On the election Bush said he was puzzled that he received only about 11 percent of the black vote, according to exit polls, about a 2-percentage-point increase over his 2000 total.

"I did my best to reach out, and I will continue to do so as the president," Bush said. "It's important for people to know that I'm the president of everybody." ["I'm the president of everybody"? Is this a grown man or a fucking 5-year-old? I do not and will never consider George W. Bush my president. As the bane of the right Ted Rall pointed out (in his blog, I believe it was), if you steal your first presidential election, as the 2000 election undoubtedly was stolen, even if you truly win the next presidential election, you cannot legitimately be re-elected because you were never legitimately elected in the first place.]

Americans are big on Bush's Iraq adventure? Well, let's look at that:

The Bush regime has lied to the American people and to the world about its Iraq adventure from Day One. Those weapons of mass destruction in Iraq, the pretext for the Bush regime's March 2003 invasion of Iraq, never existed. Hundreds of American soldiers and thousands of Iraqis have died for nonexistent weapons of mass destruction. (Well, they actually died for corporate profits -- more on this shortly.)

The Bush regime shamelessly, continually made the false link between al-Qaeda and the terrorist attacks of Sept. 11, 2001 and Saddam Hussein and Iraq. The Bush regime did its best to mislead the American people about its real reasons for invading Iraq. (The central real reason for the Bush regime's illegall, immoral, imperialistic and unprovoked March 2003 invasion of Iraq is that Dick Cheney's Halliburton and other war-profiteering subsidiaries of BushCheneyCorp wanted a war -- because without a war, you can't war profiteer. And so the Bush regime delivered BushCheneyCorp its war.)

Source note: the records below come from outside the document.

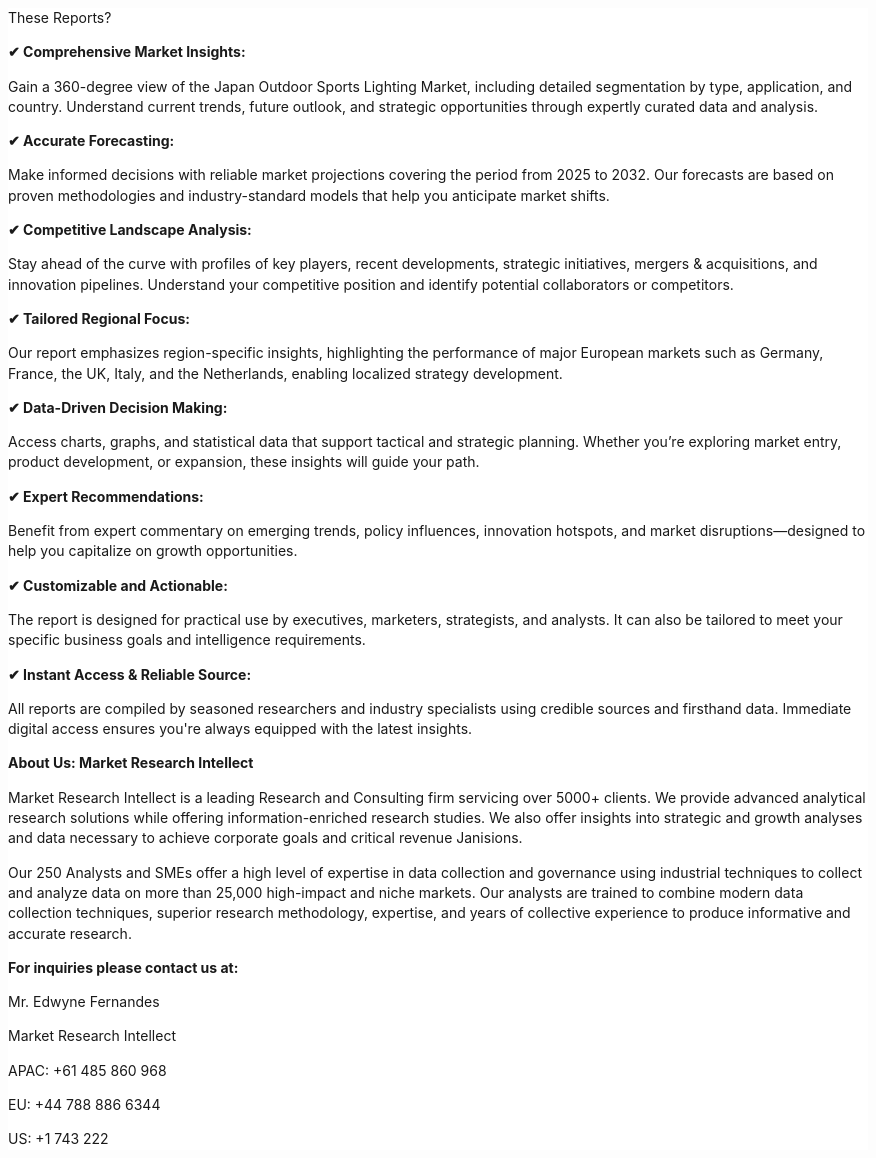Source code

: These Reports?</h2><p><strong>✔ Comprehensive Market Insights:</strong></p><p>Gain a 360-degree view of the Japan Outdoor Sports Lighting Market, including detailed segmentation by type, application, and country. Understand current trends, future outlook, and strategic opportunities through expertly curated data and analysis.</p><p><strong>✔ Accurate Forecasting:</strong></p><p>Make informed decisions with reliable market projections covering the period from 2025 to 2032. Our forecasts are based on proven methodologies and industry-standard models that help you anticipate market shifts.</p><p><strong>✔ Competitive Landscape Analysis:</strong></p><p>Stay ahead of the curve with profiles of key players, recent developments, strategic initiatives, mergers &amp; acquisitions, and innovation pipelines. Understand your competitive position and identify potential collaborators or competitors.</p><p><strong>✔ Tailored Regional Focus:</strong></p><p>Our report emphasizes region-specific insights, highlighting the performance of major European markets such as Germany, France, the UK, Italy, and the Netherlands, enabling localized strategy development.</p><p><strong>✔ Data-Driven Decision Making:</strong></p><p>Access charts, graphs, and statistical data that support tactical and strategic planning. Whether you&rsquo;re exploring market entry, product development, or expansion, these insights will guide your path.</p><p><strong>✔ Expert Recommendations:</strong></p><p>Benefit from expert commentary on emerging trends, policy influences, innovation hotspots, and market disruptions&mdash;designed to help you capitalize on growth opportunities.</p><p><strong>✔ Customizable and Actionable:</strong></p><p>The report is designed for practical use by executives, marketers, strategists, and analysts. It can also be tailored to meet your specific business goals and intelligence requirements.</p><p><strong>✔ Instant Access &amp; Reliable Source:</strong></p><p>All reports are compiled by seasoned researchers and industry specialists using credible sources and firsthand data. Immediate digital access ensures you're always equipped with the latest insights.</p><p><strong><span class="font-[700]">About Us: Market Research Intellect</span></strong></p><p><span class="">Market Research Intellect is a leading Research and Consulting firm servicing over 5000+ clients. We provide advanced analytical research solutions while offering information-enriched research studies.&nbsp;</span>We also offer insights into strategic and growth analyses and data necessary to achieve corporate goals and critical revenue Janisions.</p><p><span class="">Our 250 Analysts and SMEs offer a high level of expertise in data collection and governance using industrial techniques to collect and analyze data on more than 25,000 high-impact and niche markets. Our analysts are trained to combine modern data collection techniques, superior research methodology, expertise, and years of collective experience to produce informative and accurate research.</span></p><p><strong>For inquiries please contact us at:</strong></p><p>Mr. Edwyne Fernandes</p><p>Market Research Intellect</p><p>APAC: +61 485 860 968</p><p>EU: +44 788 886 6344</p><p>US: +1 743 222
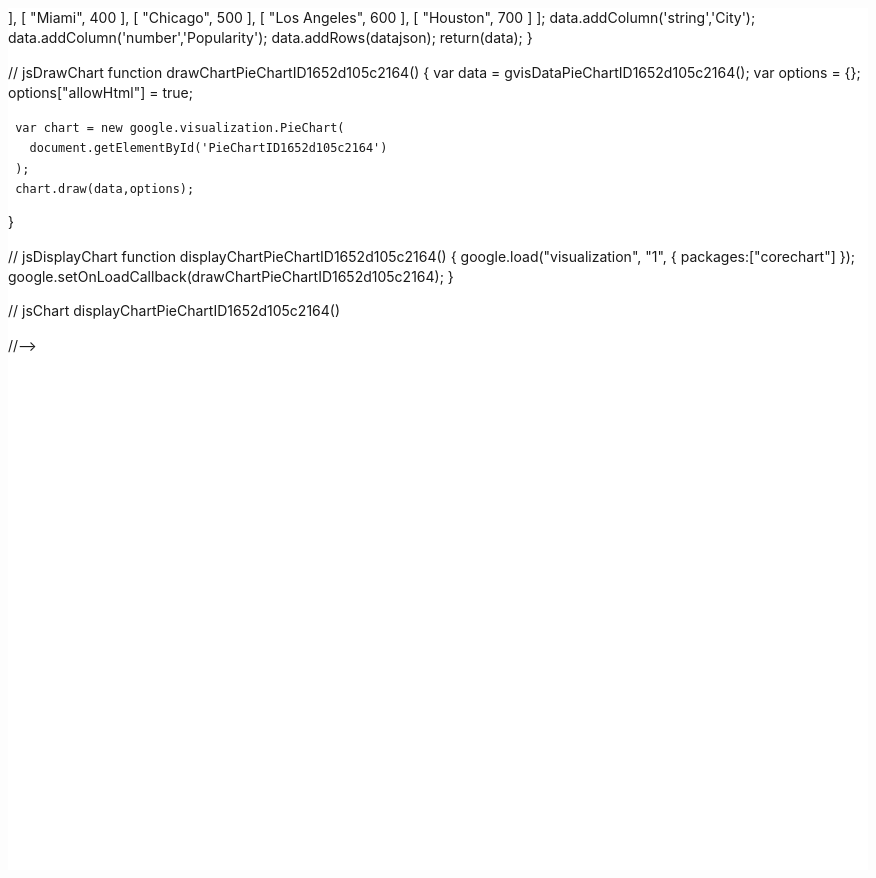 ],
[
 "Miami",
        400 
],
[
 "Chicago",
        500 
],
[
 "Los Angeles",
        600 
],
[
 "Houston",
        700 
] 
];
data.addColumn('string','City');
data.addColumn('number','Popularity');
data.addRows(datajson);
return(data);
}
 
// jsDrawChart
function drawChartPieChartID1652d105c2164() {
  var data = gvisDataPieChartID1652d105c2164();
  var options = {};
options["allowHtml"] = true;

     var chart = new google.visualization.PieChart(
       document.getElementById('PieChartID1652d105c2164')
     );
     chart.draw(data,options);
    

}
  
 
// jsDisplayChart 
function displayChartPieChartID1652d105c2164()
{
  google.load("visualization", "1", { packages:["corechart"] }); 
  google.setOnLoadCallback(drawChartPieChartID1652d105c2164);
}
 
// jsChart 
displayChartPieChartID1652d105c2164()
 
  
//-->
</script>
 

  
<div id="PieChartID1652d105c2164"
  style="width: 600px; height: 500px;">
</div>


[1]: http://imakewebthings.com/deck.js/
[2]: http://paulrouget.com/dzslides/
[3]: http://html5slides.googlecode.com/
[4]: http://pepelsbey.github.com/shower/en.htm
[5]: http://www.w3.org/Talks/Tools/Slidy2/Overview.html#(1)
[5]: http://softwaremaniacs.org/soft/highlight/en/
[6]: http://goo.gl/uy8Ww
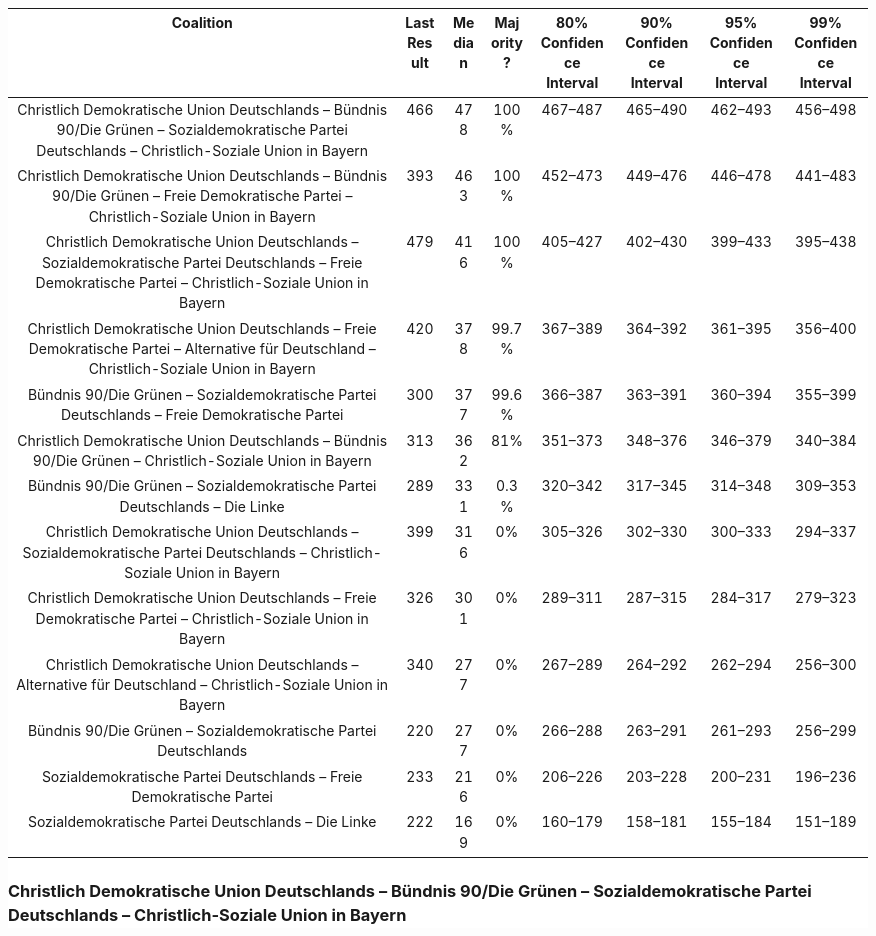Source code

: | Coalition | Last Result | Median | Majority? | 80% Confidence Interval | 90% Confidence Interval | 95% Confidence Interval | 99% Confidence Interval |
|:---------:|:-----------:|:------:|:---------:|:-----------------------:|:-----------------------:|:-----------------------:|:-----------------------:|
| Christlich Demokratische Union Deutschlands – Bündnis 90/Die Grünen – Sozialdemokratische Partei Deutschlands – Christlich-Soziale Union in Bayern | 466 | 478 | 100% | 467–487 | 465–490 | 462–493 | 456–498 |
| Christlich Demokratische Union Deutschlands – Bündnis 90/Die Grünen – Freie Demokratische Partei – Christlich-Soziale Union in Bayern | 393 | 463 | 100% | 452–473 | 449–476 | 446–478 | 441–483 |
| Christlich Demokratische Union Deutschlands – Sozialdemokratische Partei Deutschlands – Freie Demokratische Partei – Christlich-Soziale Union in Bayern | 479 | 416 | 100% | 405–427 | 402–430 | 399–433 | 395–438 |
| Christlich Demokratische Union Deutschlands – Freie Demokratische Partei – Alternative für Deutschland – Christlich-Soziale Union in Bayern | 420 | 378 | 99.7% | 367–389 | 364–392 | 361–395 | 356–400 |
| Bündnis 90/Die Grünen – Sozialdemokratische Partei Deutschlands – Freie Demokratische Partei | 300 | 377 | 99.6% | 366–387 | 363–391 | 360–394 | 355–399 |
| Christlich Demokratische Union Deutschlands – Bündnis 90/Die Grünen – Christlich-Soziale Union in Bayern | 313 | 362 | 81% | 351–373 | 348–376 | 346–379 | 340–384 |
| Bündnis 90/Die Grünen – Sozialdemokratische Partei Deutschlands – Die Linke | 289 | 331 | 0.3% | 320–342 | 317–345 | 314–348 | 309–353 |
| Christlich Demokratische Union Deutschlands – Sozialdemokratische Partei Deutschlands – Christlich-Soziale Union in Bayern | 399 | 316 | 0% | 305–326 | 302–330 | 300–333 | 294–337 |
| Christlich Demokratische Union Deutschlands – Freie Demokratische Partei – Christlich-Soziale Union in Bayern | 326 | 301 | 0% | 289–311 | 287–315 | 284–317 | 279–323 |
| Christlich Demokratische Union Deutschlands – Alternative für Deutschland – Christlich-Soziale Union in Bayern | 340 | 277 | 0% | 267–289 | 264–292 | 262–294 | 256–300 |
| Bündnis 90/Die Grünen – Sozialdemokratische Partei Deutschlands | 220 | 277 | 0% | 266–288 | 263–291 | 261–293 | 256–299 |
| Sozialdemokratische Partei Deutschlands – Freie Demokratische Partei | 233 | 216 | 0% | 206–226 | 203–228 | 200–231 | 196–236 |
| Sozialdemokratische Partei Deutschlands – Die Linke | 222 | 169 | 0% | 160–179 | 158–181 | 155–184 | 151–189 |

### Christlich Demokratische Union Deutschlands – Bündnis 90/Die Grünen – Sozialdemokratische Partei Deutschlands – Christlich-Soziale Union in Bayern
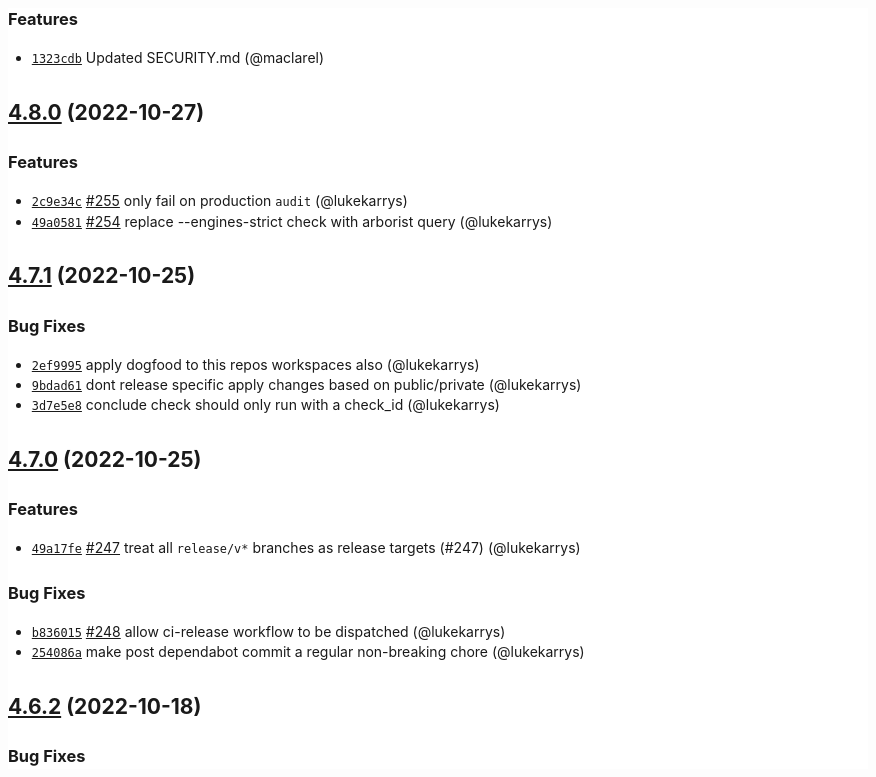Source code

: ### Features

* [`1323cdb`](https://github.com/npm/template-oss/commit/1323cdb3328f94c1d8fb161ecbd751a74a4908b4) Updated SECURITY.md (@maclarel)

## [4.8.0](https://github.com/npm/template-oss/compare/v4.7.1...v4.8.0) (2022-10-27)

### Features

* [`2c9e34c`](https://github.com/npm/template-oss/commit/2c9e34c771eda2d1f33be8defd84f9c7946f012c) [#255](https://github.com/npm/template-oss/pull/255) only fail on production `audit` (@lukekarrys)
* [`49a0581`](https://github.com/npm/template-oss/commit/49a05818b7e721c223e6187a1f534a7a304f77fa) [#254](https://github.com/npm/template-oss/pull/254) replace --engines-strict check with arborist query (@lukekarrys)

## [4.7.1](https://github.com/npm/template-oss/compare/v4.7.0...v4.7.1) (2022-10-25)

### Bug Fixes

* [`2ef9995`](https://github.com/npm/template-oss/commit/2ef9995b07e5fd3662c567349646484f3b08dccc) apply dogfood to this repos workspaces also (@lukekarrys)
* [`9bdad61`](https://github.com/npm/template-oss/commit/9bdad61c1f73853b5198eea1e744994f286987a8) dont release specific apply changes based on public/private (@lukekarrys)
* [`3d7e5e8`](https://github.com/npm/template-oss/commit/3d7e5e8e81b1606babcb73dd9dc5713402000f0e) conclude check should only run with a check_id (@lukekarrys)

## [4.7.0](https://github.com/npm/template-oss/compare/v4.6.2...v4.7.0) (2022-10-25)

### Features

* [`49a17fe`](https://github.com/npm/template-oss/commit/49a17fe9025cf89ec983a90f0fe7ee88470ce0b6) [#247](https://github.com/npm/template-oss/pull/247) treat all `release/v*` branches as release targets (#247) (@lukekarrys)

### Bug Fixes

* [`b836015`](https://github.com/npm/template-oss/commit/b83601540f93b9b3a83e8dc0367ba1259c6ab93e) [#248](https://github.com/npm/template-oss/pull/248) allow ci-release workflow to be dispatched (@lukekarrys)
* [`254086a`](https://github.com/npm/template-oss/commit/254086a1e00d50791dcd5ca3060432aaa4f830ae) make post dependabot commit a regular non-breaking chore (@lukekarrys)

## [4.6.2](https://github.com/npm/template-oss/compare/v4.6.1...v4.6.2) (2022-10-18)

### Bug Fixes
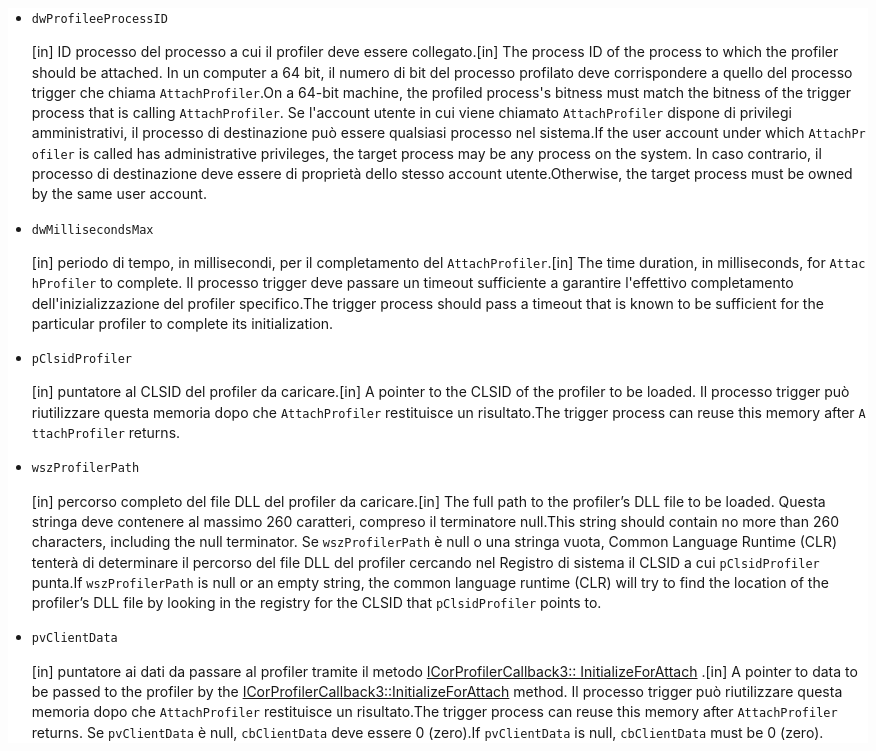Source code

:- `dwProfileeProcessID`

  <span data-ttu-id="d2ae7-106">\[in] ID processo del processo a cui il profiler deve essere collegato.</span><span class="sxs-lookup"><span data-stu-id="d2ae7-106">\[in] The process ID of the process to which the profiler should be attached.</span></span> <span data-ttu-id="d2ae7-107">In un computer a 64 bit, il numero di bit del processo profilato deve corrispondere a quello del processo trigger che chiama `AttachProfiler`.</span><span class="sxs-lookup"><span data-stu-id="d2ae7-107">On a 64-bit machine, the profiled process's bitness must match the bitness of the trigger process that is calling `AttachProfiler`.</span></span> <span data-ttu-id="d2ae7-108">Se l'account utente in cui viene chiamato `AttachProfiler` dispone di privilegi amministrativi, il processo di destinazione può essere qualsiasi processo nel sistema.</span><span class="sxs-lookup"><span data-stu-id="d2ae7-108">If the user account under which `AttachProfiler` is called has administrative privileges, the target process may be any process on the system.</span></span> <span data-ttu-id="d2ae7-109">In caso contrario, il processo di destinazione deve essere di proprietà dello stesso account utente.</span><span class="sxs-lookup"><span data-stu-id="d2ae7-109">Otherwise, the target process must be owned by the same user account.</span></span>

- `dwMillisecondsMax`

  <span data-ttu-id="d2ae7-110">\[in] periodo di tempo, in millisecondi, per il completamento del `AttachProfiler`.</span><span class="sxs-lookup"><span data-stu-id="d2ae7-110">\[in] The time duration, in milliseconds, for `AttachProfiler` to complete.</span></span> <span data-ttu-id="d2ae7-111">Il processo trigger deve passare un timeout sufficiente a garantire l'effettivo completamento dell'inizializzazione del profiler specifico.</span><span class="sxs-lookup"><span data-stu-id="d2ae7-111">The trigger process should pass a timeout that is known to be sufficient for the particular profiler to complete its initialization.</span></span>
  
- `pClsidProfiler`

  <span data-ttu-id="d2ae7-112">\[in] puntatore al CLSID del profiler da caricare.</span><span class="sxs-lookup"><span data-stu-id="d2ae7-112">\[in] A pointer to the CLSID of the profiler to be loaded.</span></span> <span data-ttu-id="d2ae7-113">Il processo trigger può riutilizzare questa memoria dopo che `AttachProfiler` restituisce un risultato.</span><span class="sxs-lookup"><span data-stu-id="d2ae7-113">The trigger process can reuse this memory after `AttachProfiler` returns.</span></span>

- `wszProfilerPath`

  <span data-ttu-id="d2ae7-114">\[in] percorso completo del file DLL del profiler da caricare.</span><span class="sxs-lookup"><span data-stu-id="d2ae7-114">\[in] The full path to the profiler’s DLL file to be loaded.</span></span> <span data-ttu-id="d2ae7-115">Questa stringa deve contenere al massimo 260 caratteri, compreso il terminatore null.</span><span class="sxs-lookup"><span data-stu-id="d2ae7-115">This string should contain no more than 260 characters, including the null terminator.</span></span> <span data-ttu-id="d2ae7-116">Se `wszProfilerPath` è null o una stringa vuota, Common Language Runtime (CLR) tenterà di determinare il percorso del file DLL del profiler cercando nel Registro di sistema il CLSID a cui `pClsidProfiler` punta.</span><span class="sxs-lookup"><span data-stu-id="d2ae7-116">If `wszProfilerPath` is null or an empty string, the common language runtime (CLR) will try to find the location of the profiler’s DLL file by looking in the registry for the CLSID that `pClsidProfiler` points to.</span></span>

- `pvClientData`

  <span data-ttu-id="d2ae7-117">\[in] puntatore ai dati da passare al profiler tramite il metodo [ICorProfilerCallback3:: InitializeForAttach](icorprofilercallback3-initializeforattach-method.md) .</span><span class="sxs-lookup"><span data-stu-id="d2ae7-117">\[in] A pointer to data to be passed to the profiler by the [ICorProfilerCallback3::InitializeForAttach](icorprofilercallback3-initializeforattach-method.md) method.</span></span> <span data-ttu-id="d2ae7-118">Il processo trigger può riutilizzare questa memoria dopo che `AttachProfiler` restituisce un risultato.</span><span class="sxs-lookup"><span data-stu-id="d2ae7-118">The trigger process can reuse this memory after `AttachProfiler` returns.</span></span> <span data-ttu-id="d2ae7-119">Se `pvClientData` è null, `cbClientData` deve essere 0 (zero).</span><span class="sxs-lookup"><span data-stu-id="d2ae7-119">If `pvClientData` is null, `cbClientData` must be 0 (zero).</span></span>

Using its bully pulpit, the Bush regime continually beat down the American people with fear, terror, fear, terror and more fear and terror. (Remember all of those terror alerts that we used to have before the Nov. 2 election but don't have anymore?) Anyone who dared make a peep was branded as unpatriotic at best and a terrorist sympathizer (or perhaps even a terrorist him- or herself) at worst.

Yet despite these tactics in propaganda that would make the Nazis jealous, Bush "won" "re"-election by only 50.7 percent to 48.3 percent (again, assuming that the Republicans didn't commit election fraud, which they most likely did).

And Bush's current overall approval rating, which hovers in the polls from the upper 40s to the lower 50s, is "as low as any job approval rating for a re-elected president at the start of the second term in more than 50 years," notes The Associated Press

In the AP's poll earlier this month, only 50 percent of Americans approved of how things are going in Iraq, while 48 percent disapproved.

Fox News more recently conducted a poll (on Jan. 11 and 12) and guess what? When asked, "Do you approve or disapprove of the job George W. Bush is doing handling the situation with Iraq?", 51 percent disapproved and only 44 percent approved.

Let me repeat: Fox News poll. Bush. Iraq. Handling of. 51 percent disapproved. 44 percent approved. 

This is a weak "president" who believes that if he just repeats, over and over again, how strong he is, then he will be strong.

Of course, it was the power of the repetition of lies that got Bush his illegal, immoral, imperialistic and unprovoked war in Iraq and his "re"-election, so we cannot misunderestimate the power of the repetition of lies over an American populace that doesn't bother to sort out what is true and what is a lie. 

Those Americans who do bother to sort out truth from lies, however, will see that Bush's supposedly strong support from the American people is as real as were those weapons of mass destruction in Iraq.